You know that the economy must be economical, so you decided to place as few garages as possible. Unfortunately, there is an opposite requirement in the contract: placing maximum possible number of garages.
Now let’s see how these requirements are checked. . . The plan is accepted if it is impossible to add a new garage without moving the other garages (the new garage must also have edges parallel to corresponding sandlot edges).
Time is money, find the minimal number of garages that must be ordered, so that you can place them on the sandlot and there is no place for an extra garage.
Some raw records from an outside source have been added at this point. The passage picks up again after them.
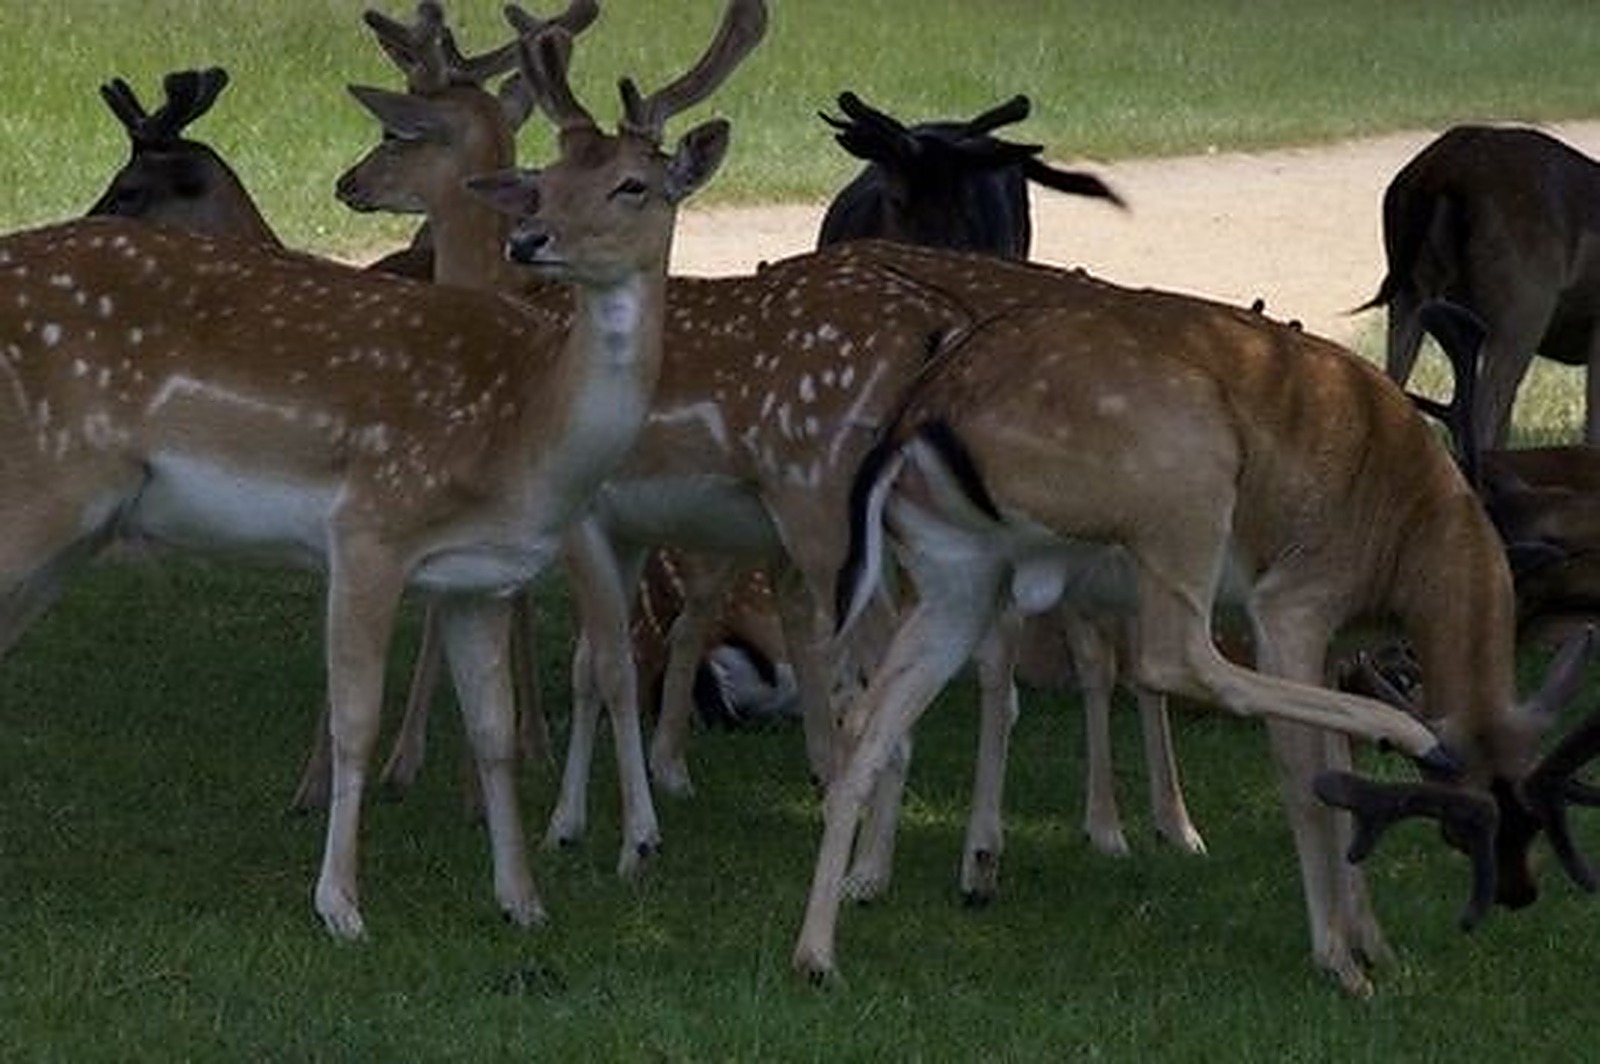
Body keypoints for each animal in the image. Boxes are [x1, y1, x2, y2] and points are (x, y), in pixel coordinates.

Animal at [0, 0, 765, 937]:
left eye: (634, 185)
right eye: (545, 179)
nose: (532, 239)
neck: (524, 433)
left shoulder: (483, 575)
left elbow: (495, 733)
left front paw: (523, 900)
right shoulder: (370, 523)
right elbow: (356, 721)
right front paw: (340, 905)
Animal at [790, 277, 1600, 995]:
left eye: (1534, 820)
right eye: (1469, 823)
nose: (1520, 893)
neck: (1413, 543)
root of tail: (917, 415)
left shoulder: (1340, 644)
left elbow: (1337, 768)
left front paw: (1377, 946)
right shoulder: (1298, 601)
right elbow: (1307, 775)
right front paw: (1342, 962)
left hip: (956, 571)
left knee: (871, 718)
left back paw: (819, 953)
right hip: (1187, 477)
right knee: (1171, 658)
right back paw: (1402, 732)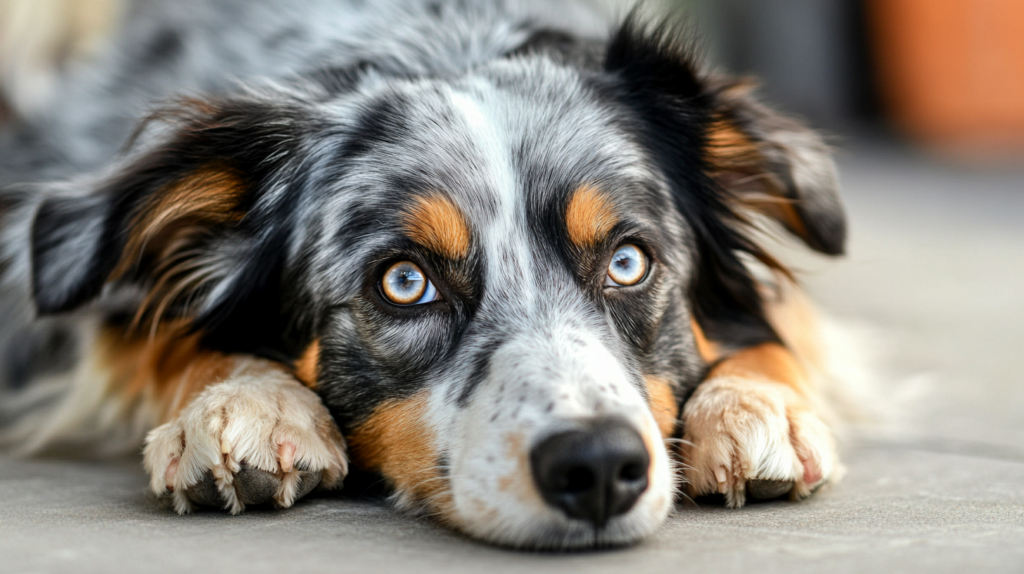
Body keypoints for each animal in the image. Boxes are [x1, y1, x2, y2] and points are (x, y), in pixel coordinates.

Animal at [0, 0, 847, 548]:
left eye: (628, 262)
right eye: (404, 282)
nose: (600, 465)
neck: (446, 42)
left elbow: (781, 334)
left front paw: (759, 410)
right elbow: (161, 337)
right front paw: (247, 405)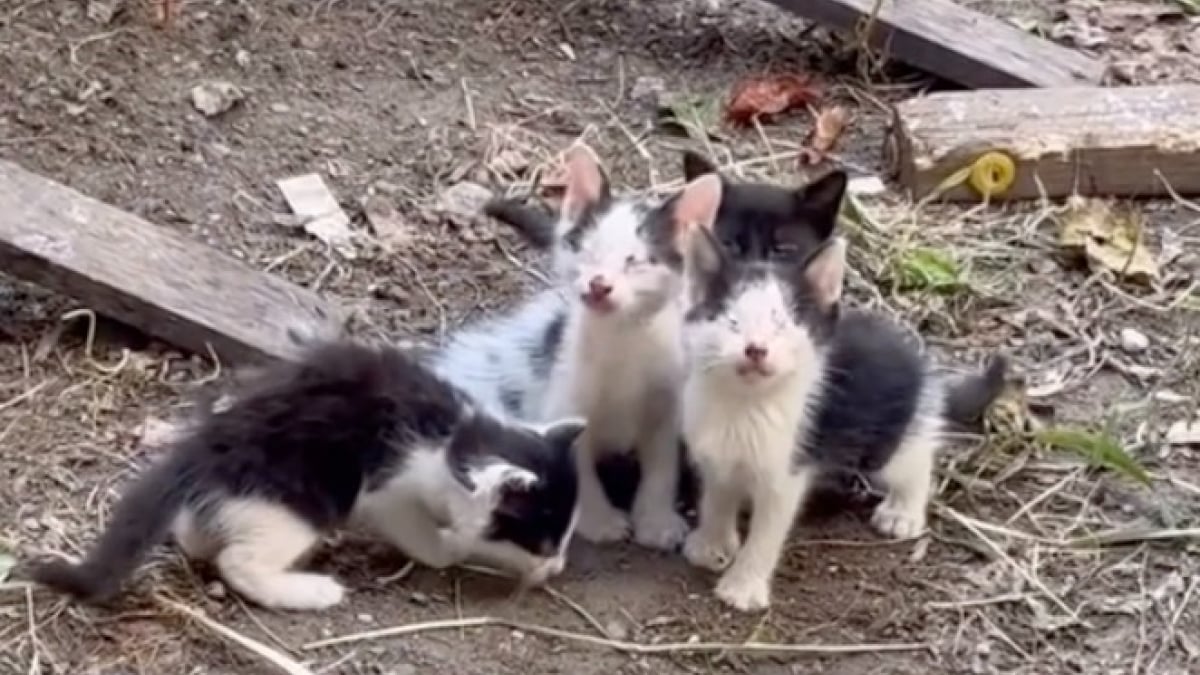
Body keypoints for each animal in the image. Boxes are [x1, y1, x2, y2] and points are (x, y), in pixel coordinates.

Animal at [28, 338, 585, 607]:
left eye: (563, 541)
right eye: (541, 543)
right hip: (300, 503)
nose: (557, 568)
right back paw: (311, 591)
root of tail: (209, 441)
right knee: (240, 562)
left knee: (202, 530)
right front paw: (449, 547)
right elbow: (430, 541)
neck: (458, 434)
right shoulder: (391, 492)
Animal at [434, 141, 720, 547]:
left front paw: (656, 521)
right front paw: (599, 521)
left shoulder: (667, 403)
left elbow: (662, 464)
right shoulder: (563, 401)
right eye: (586, 250)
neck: (623, 342)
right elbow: (576, 468)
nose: (599, 284)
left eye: (636, 261)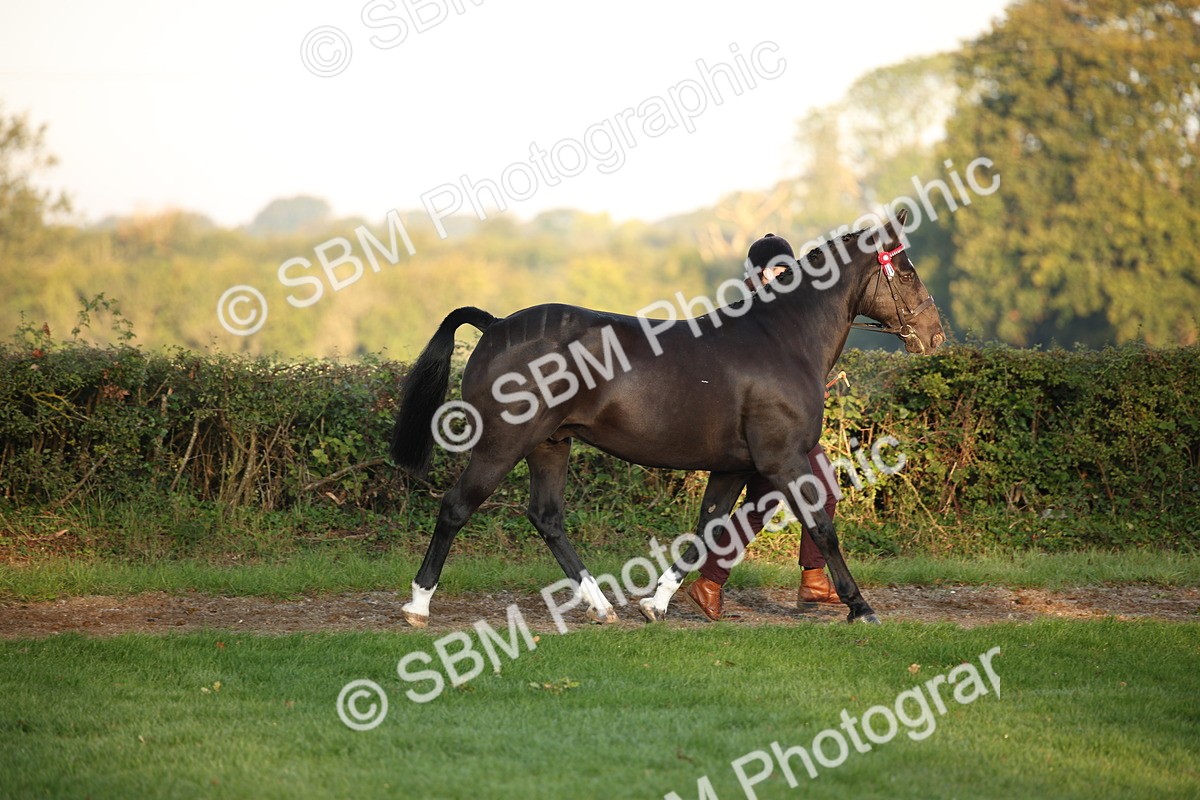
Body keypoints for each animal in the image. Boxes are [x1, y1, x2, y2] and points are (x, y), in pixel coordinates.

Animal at [390, 210, 944, 627]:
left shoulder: (733, 466)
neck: (783, 338)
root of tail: (497, 324)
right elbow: (822, 526)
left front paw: (657, 602)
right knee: (456, 507)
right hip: (502, 444)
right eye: (907, 272)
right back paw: (418, 604)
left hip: (551, 444)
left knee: (547, 518)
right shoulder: (784, 460)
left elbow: (708, 528)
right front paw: (860, 607)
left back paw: (602, 606)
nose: (935, 335)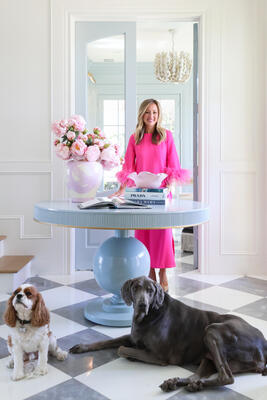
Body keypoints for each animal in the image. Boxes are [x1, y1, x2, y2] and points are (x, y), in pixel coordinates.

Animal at [69, 276, 267, 392]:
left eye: (150, 290)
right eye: (136, 288)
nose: (142, 304)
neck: (149, 316)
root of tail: (264, 345)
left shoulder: (160, 356)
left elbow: (121, 349)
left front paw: (132, 355)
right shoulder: (133, 336)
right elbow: (108, 341)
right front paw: (81, 347)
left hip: (212, 330)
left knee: (227, 376)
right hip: (208, 355)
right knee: (198, 375)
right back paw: (179, 383)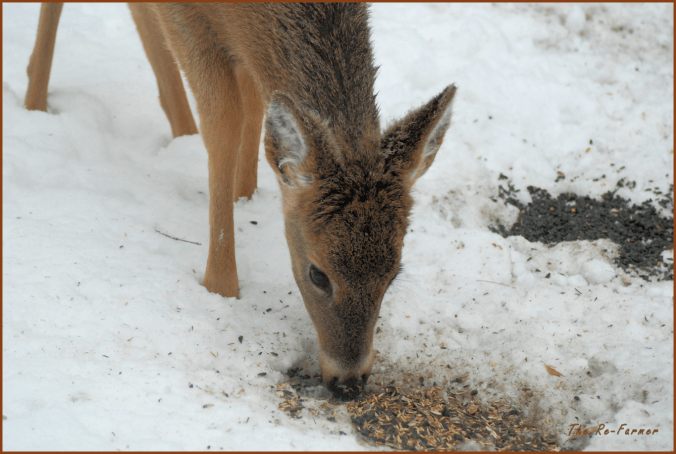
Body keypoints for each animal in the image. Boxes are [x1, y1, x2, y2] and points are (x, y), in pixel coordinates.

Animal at [25, 3, 456, 399]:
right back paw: (34, 104)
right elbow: (224, 118)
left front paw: (245, 196)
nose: (349, 382)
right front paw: (221, 289)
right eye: (317, 274)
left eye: (394, 274)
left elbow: (256, 105)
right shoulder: (185, 14)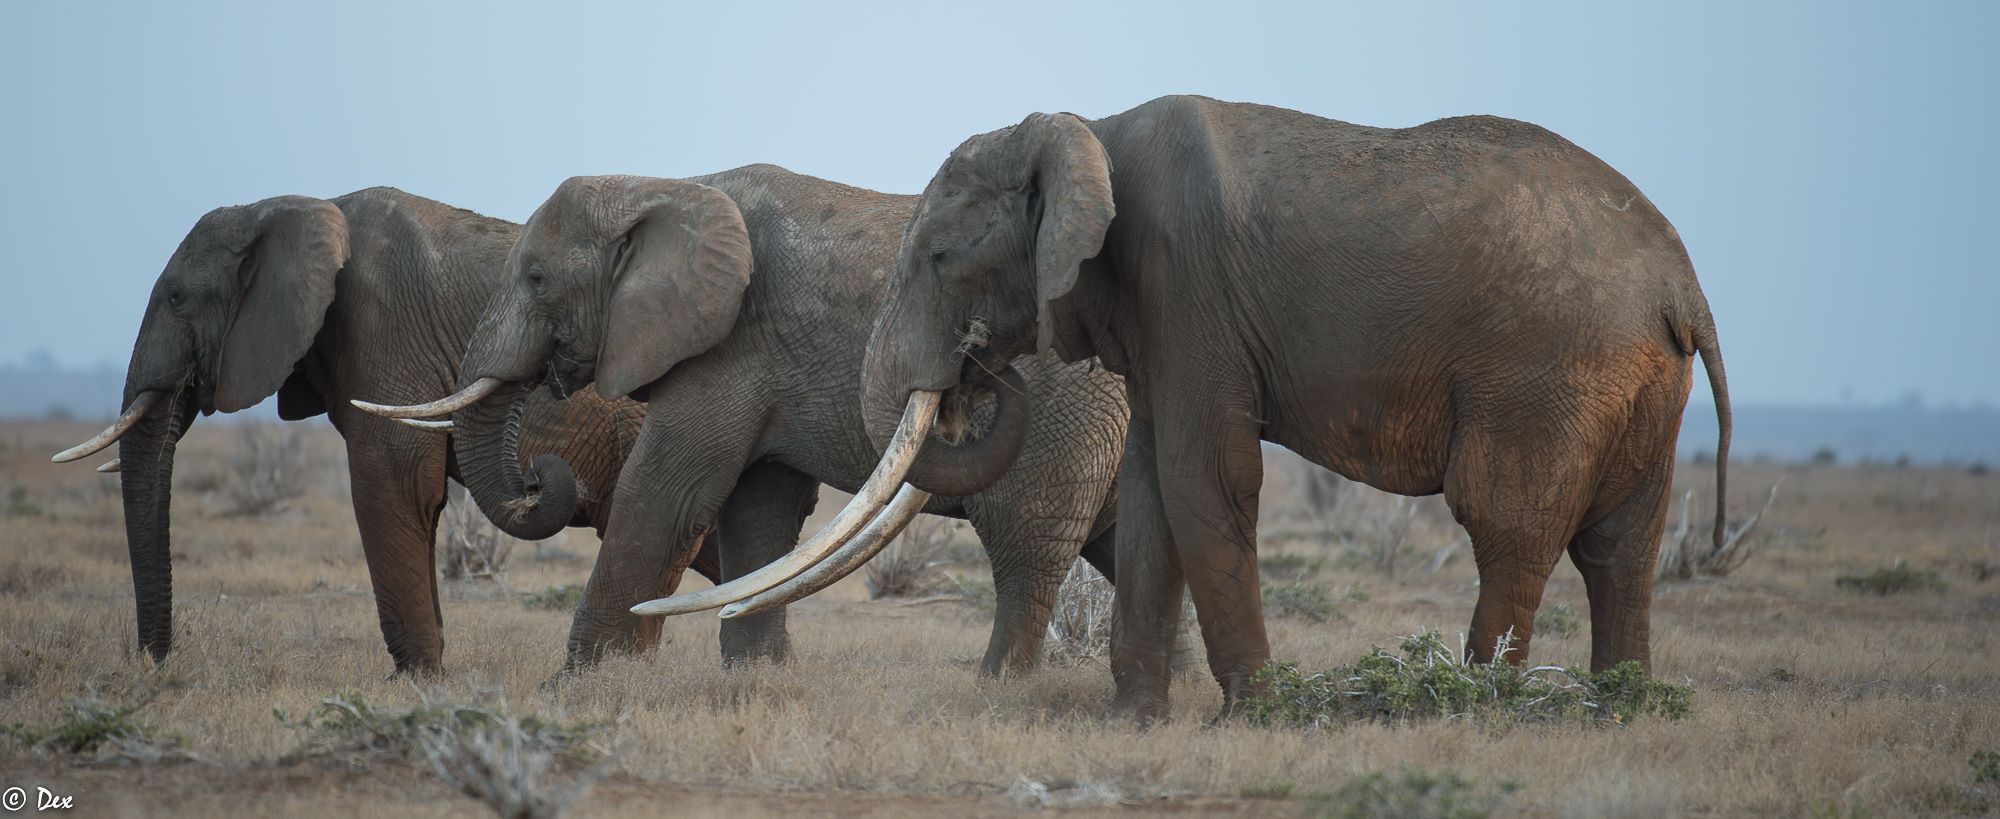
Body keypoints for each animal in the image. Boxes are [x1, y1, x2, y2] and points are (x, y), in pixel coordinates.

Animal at [47, 188, 728, 675]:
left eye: (177, 297)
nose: (157, 664)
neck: (298, 208)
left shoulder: (381, 332)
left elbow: (394, 486)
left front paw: (419, 679)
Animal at [828, 97, 1736, 723]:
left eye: (940, 257)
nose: (976, 365)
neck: (1084, 130)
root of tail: (1684, 285)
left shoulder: (1185, 286)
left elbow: (1204, 478)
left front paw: (1250, 717)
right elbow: (1155, 487)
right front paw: (1132, 722)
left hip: (1547, 372)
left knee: (1507, 524)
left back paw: (1476, 705)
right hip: (1642, 381)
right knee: (1621, 547)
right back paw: (1619, 707)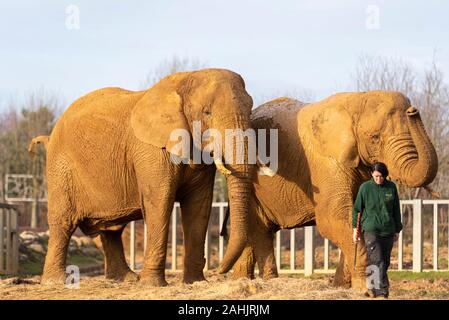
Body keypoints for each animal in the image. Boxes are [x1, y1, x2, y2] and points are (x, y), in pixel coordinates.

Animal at [38, 69, 256, 286]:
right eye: (207, 112)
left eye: (251, 110)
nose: (219, 271)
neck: (185, 79)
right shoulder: (151, 150)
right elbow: (160, 201)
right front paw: (153, 284)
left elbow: (199, 204)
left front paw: (195, 282)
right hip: (60, 167)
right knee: (63, 222)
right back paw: (55, 281)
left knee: (109, 229)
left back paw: (126, 279)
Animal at [231, 90, 438, 290]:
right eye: (375, 138)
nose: (413, 111)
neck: (358, 99)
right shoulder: (326, 162)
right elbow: (332, 216)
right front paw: (365, 290)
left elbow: (355, 216)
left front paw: (341, 287)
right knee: (260, 229)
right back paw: (265, 281)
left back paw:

The only line contains four integers: W, H, w, h — dimensions of sandlot and garage in meters. You may assume that 1 ≤ w ≤ W ≤ 30 000 and 1 ≤ h ≤ H ≤ 30 000.
Output the optimal number of garages.
11 4 3 2
10 8 3 4
15 7 4 2
The plan on the first picture is accepted and optimal for the first example. Note that a rotated (2 × 3) garage could be placed on the sandlot, but it is prohibited by the contract.